> **What you are asked to do**: Copy out the data below word for word, from the line containing "pose: elev=213.3 azim=265.0" through the line containing "Dot at: (377, 332)", with both of those lines included.

> **Data to use**:

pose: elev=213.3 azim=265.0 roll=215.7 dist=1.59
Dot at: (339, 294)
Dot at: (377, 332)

...

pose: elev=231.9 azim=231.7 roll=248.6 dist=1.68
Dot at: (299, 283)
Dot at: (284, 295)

--

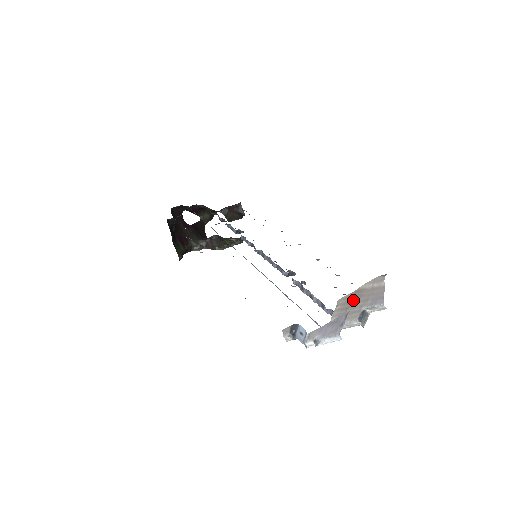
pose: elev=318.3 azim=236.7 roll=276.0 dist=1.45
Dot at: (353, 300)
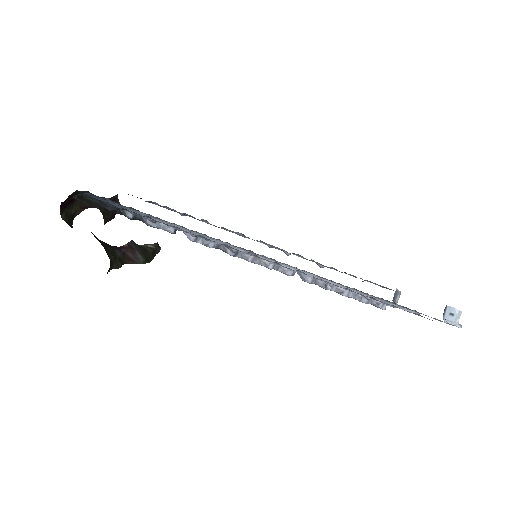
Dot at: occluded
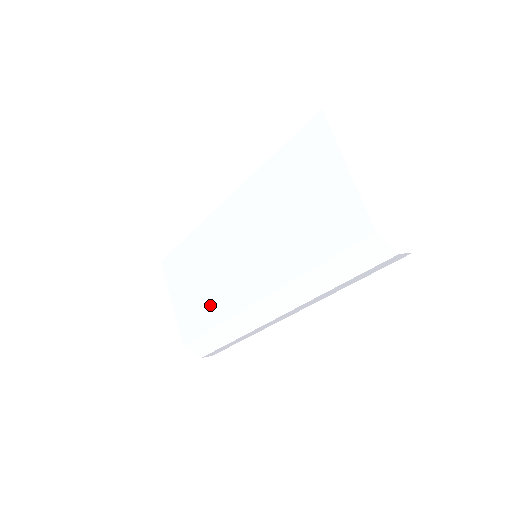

> **Answer to this task**:
pose: elev=213.3 azim=265.0 roll=215.7 dist=1.59
Dot at: (339, 294)
Dot at: (377, 332)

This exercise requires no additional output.